→ **EXTRAIT À LIRE**:
Il en découle que l’Orient est pour l’Occident l’indice d’un risque à la fois externe et interne. Le risque externe, c’est la conquête orientale, projection d’une tendance occidentale qui se transforme pour nous en invasion : en raison du caractère indéfini de son espace, la population soumise au despotisme s’avère, même dépeuplée, trop nombreuse pour l’Occident : nous sommes trop peu, cela signifie toujours : ils sont trop nombreux[15]. Quant au risque interne, ce n’est plus ce dépeuplement que les lois corrigent, c’est le caractère incorrigible des femmes, qui corrompent la monarchie en soumettant les hommes au despotisme des passions. Certes les femmes ne sont pas directement, c’est-à-dire politiquement, responsables du dépeuplement en Occident. Mais elles le sont indirectement ou naturellement, car elles rendent la fécondité et donc la population variable : « Les femelles des animaux ont, à peu près, une fécondité constante. Mais, dans l’espèce humaine, la manière de penser, le caractère, les passions, les fantaisies, les caprices, l’idée de conserver sa beauté, l’embarras de la grossesse, celui d’une famille trop nombreuse, troublent la propagation de mille manières »[16]. Le nombre de la communauté ne se divise donc plus de 60 manières, mais se trouble de milles manières[17].

Le chiffre variable de la communauté n’est donc pas simplement mesuré par l’étendue du territoire national : il est fragilisé par la proximité de l’innombrable : aux innombrables peuplades dispersées en Orient, répondent les innombrables causes de passions logées dans chaque femme : l’homme, comme être sensible « a mille passions », dit le début de l’Esprit des lois.

→ **EXTRAIT DE DONNÉES**:
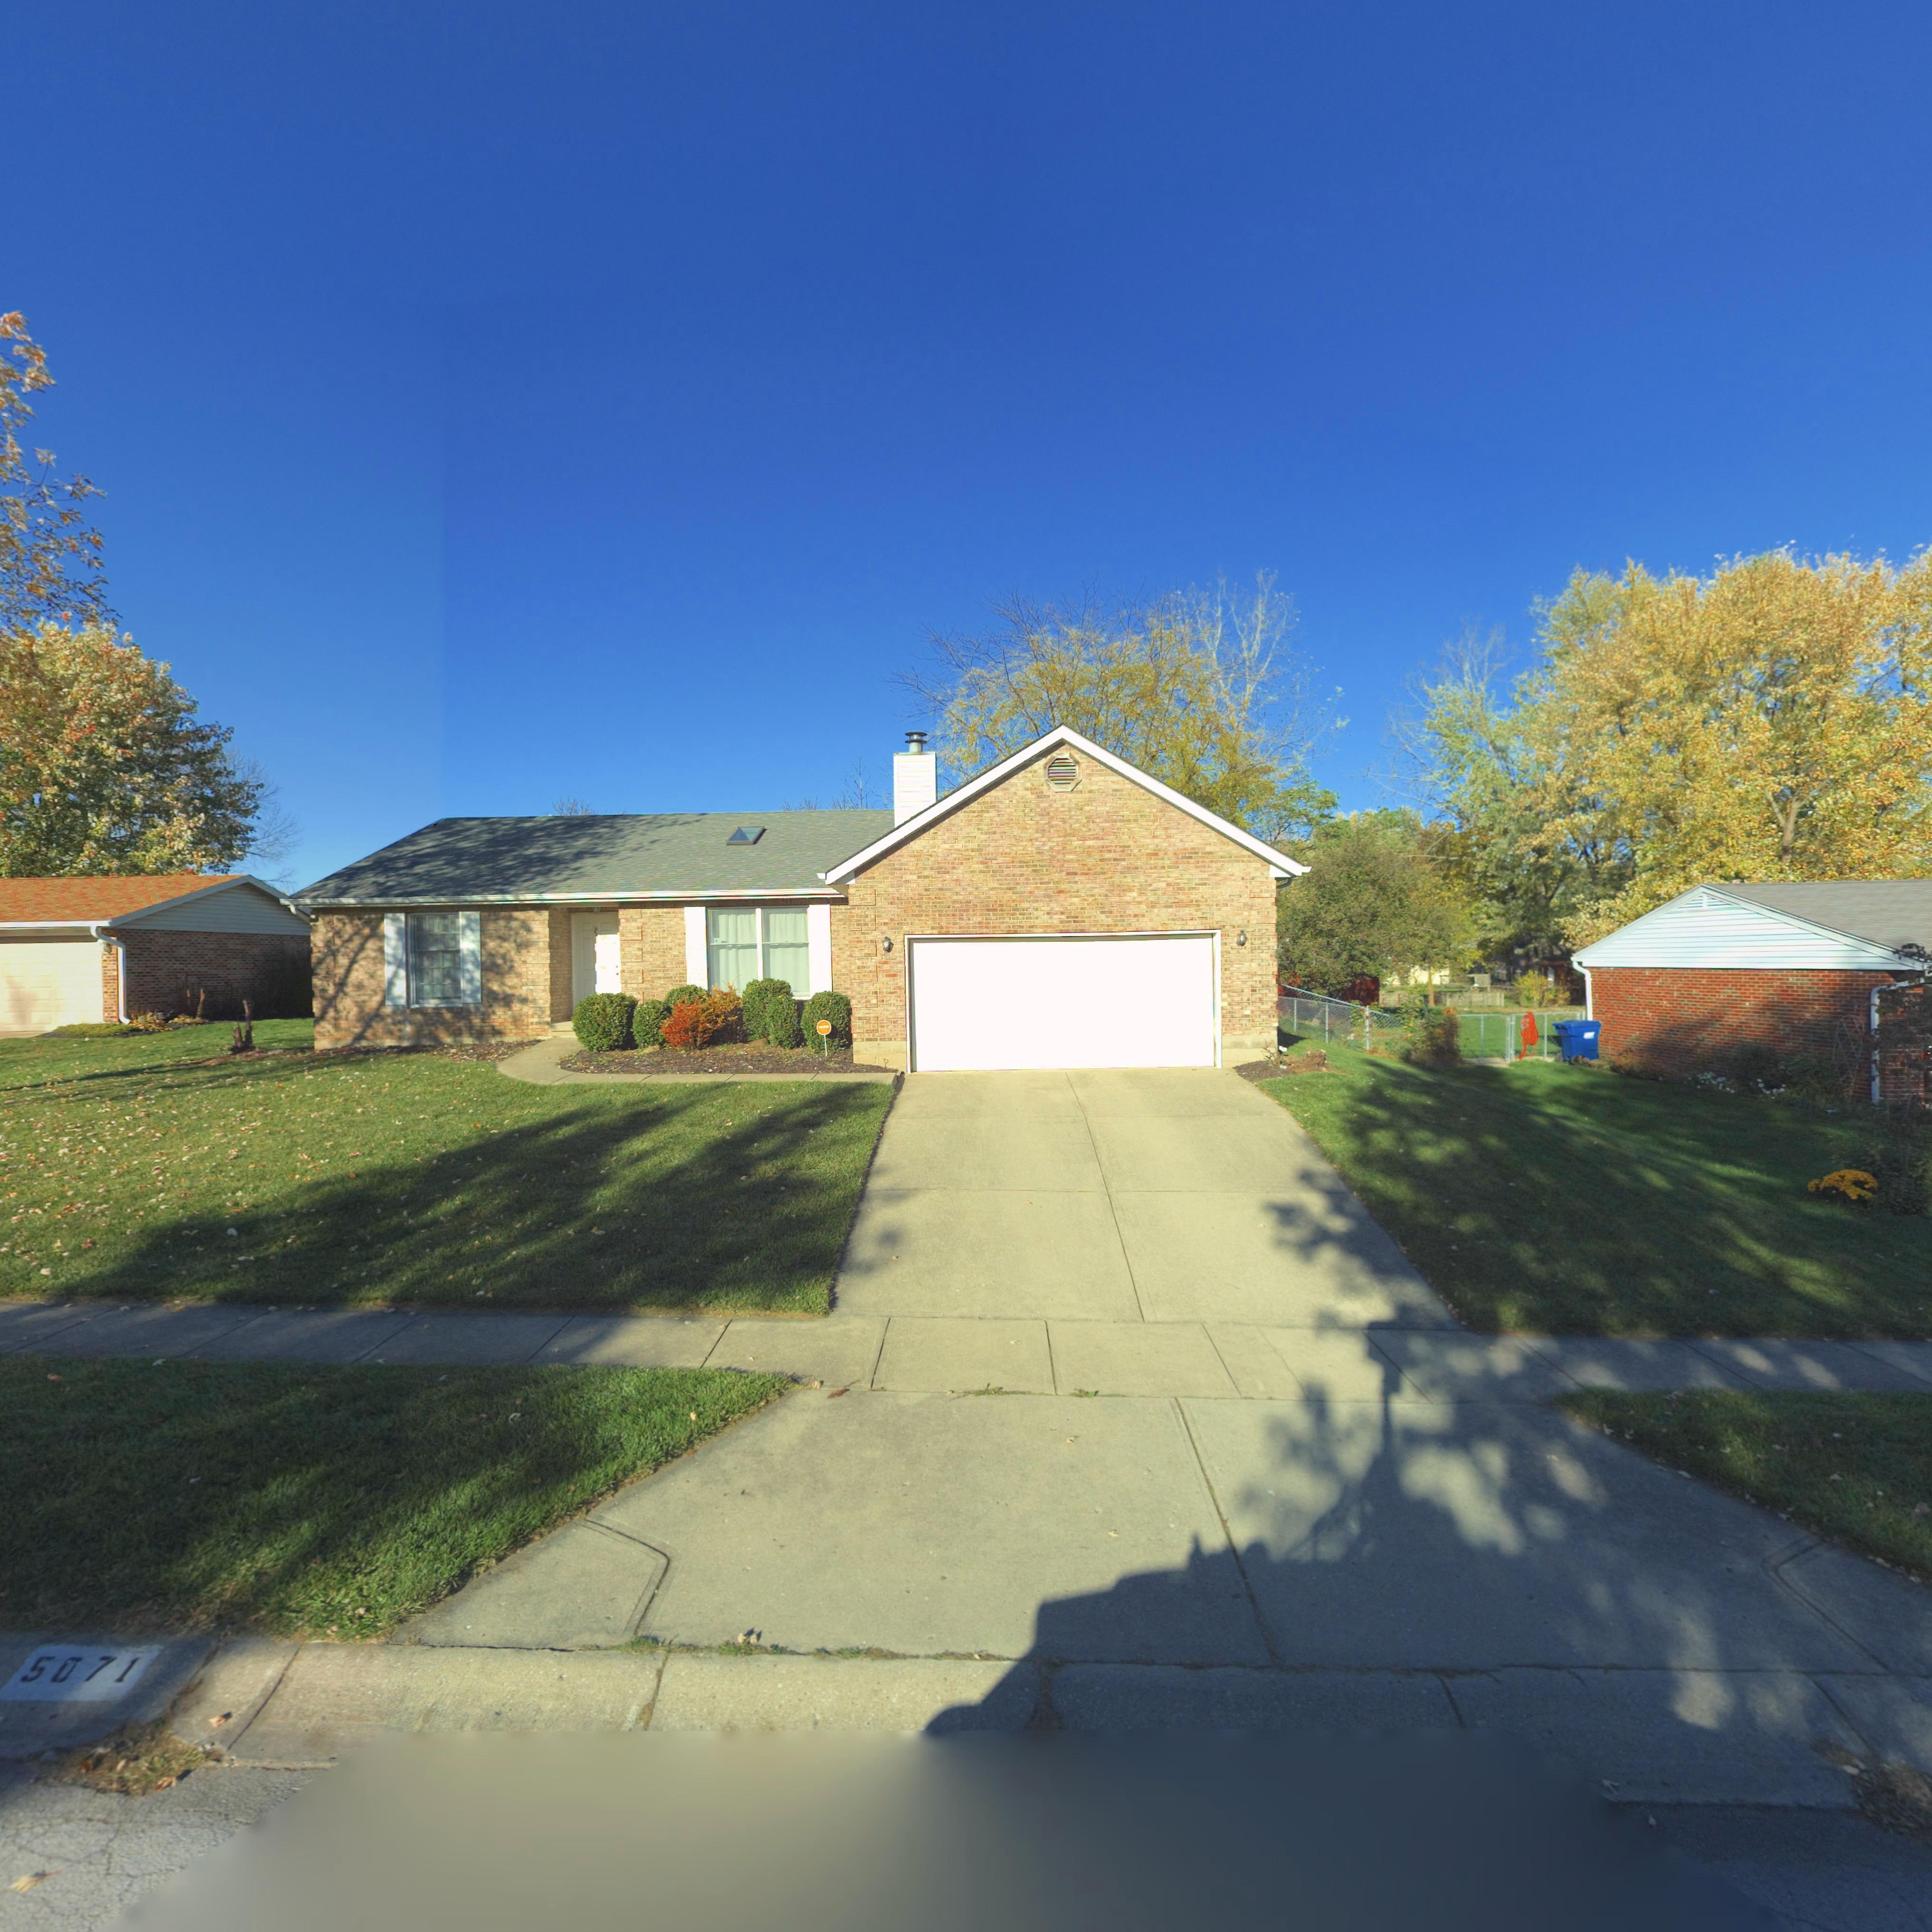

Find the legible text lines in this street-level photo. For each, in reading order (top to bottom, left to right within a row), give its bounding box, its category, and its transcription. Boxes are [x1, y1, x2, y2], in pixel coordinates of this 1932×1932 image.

→ **CONSIGNE**:
Pouvez-vous restituer l'extrait à lire en entier, mot pour mot ? Les lignes n'ont aucun rôle ici.

→ **RÉPONSE COMPLÈTE**:
Il en découle que l’Orient est pour l’Occident l’indice d’un risque à la fois externe et interne. Le risque externe, c’est la conquête orientale, projection d’une tendance occidentale qui se transforme pour nous en invasion : en raison du caractère indéfini de son espace, la population soumise au despotisme s’avère, même dépeuplée, trop nombreuse pour l’Occident : nous sommes trop peu, cela signifie toujours : ils sont trop nombreux[15]. Quant au risque interne, ce n’est plus ce dépeuplement que les lois corrigent, c’est le caractère incorrigible des femmes, qui corrompent la monarchie en soumettant les hommes au despotisme des passions. Certes les femmes ne sont pas directement, c’est-à-dire politiquement, responsables du dépeuplement en Occident. Mais elles le sont indirectement ou naturellement, car elles rendent la fécondité et donc la population variable : « Les femelles des animaux ont, à peu près, une fécondité constante. Mais, dans l’espèce humaine, la manière de penser, le caractère, les passions, les fantaisies, les caprices, l’idée de conserver sa beauté, l’embarras de la grossesse, celui d’une famille trop nombreuse, troublent la propagation de mille manières »[16]. Le nombre de la communauté ne se divise donc plus de 60 manières, mais se trouble de milles manières[17].

Le chiffre variable de la communauté n’est donc pas simplement mesuré par l’étendue du territoire national : il est fragilisé par la proximité de l’innombrable : aux innombrables peuplades dispersées en Orient, répondent les innombrables causes de passions logées dans chaque femme : l’homme, comme être sensible « a mille passions », dit le début de l’Esprit des lois.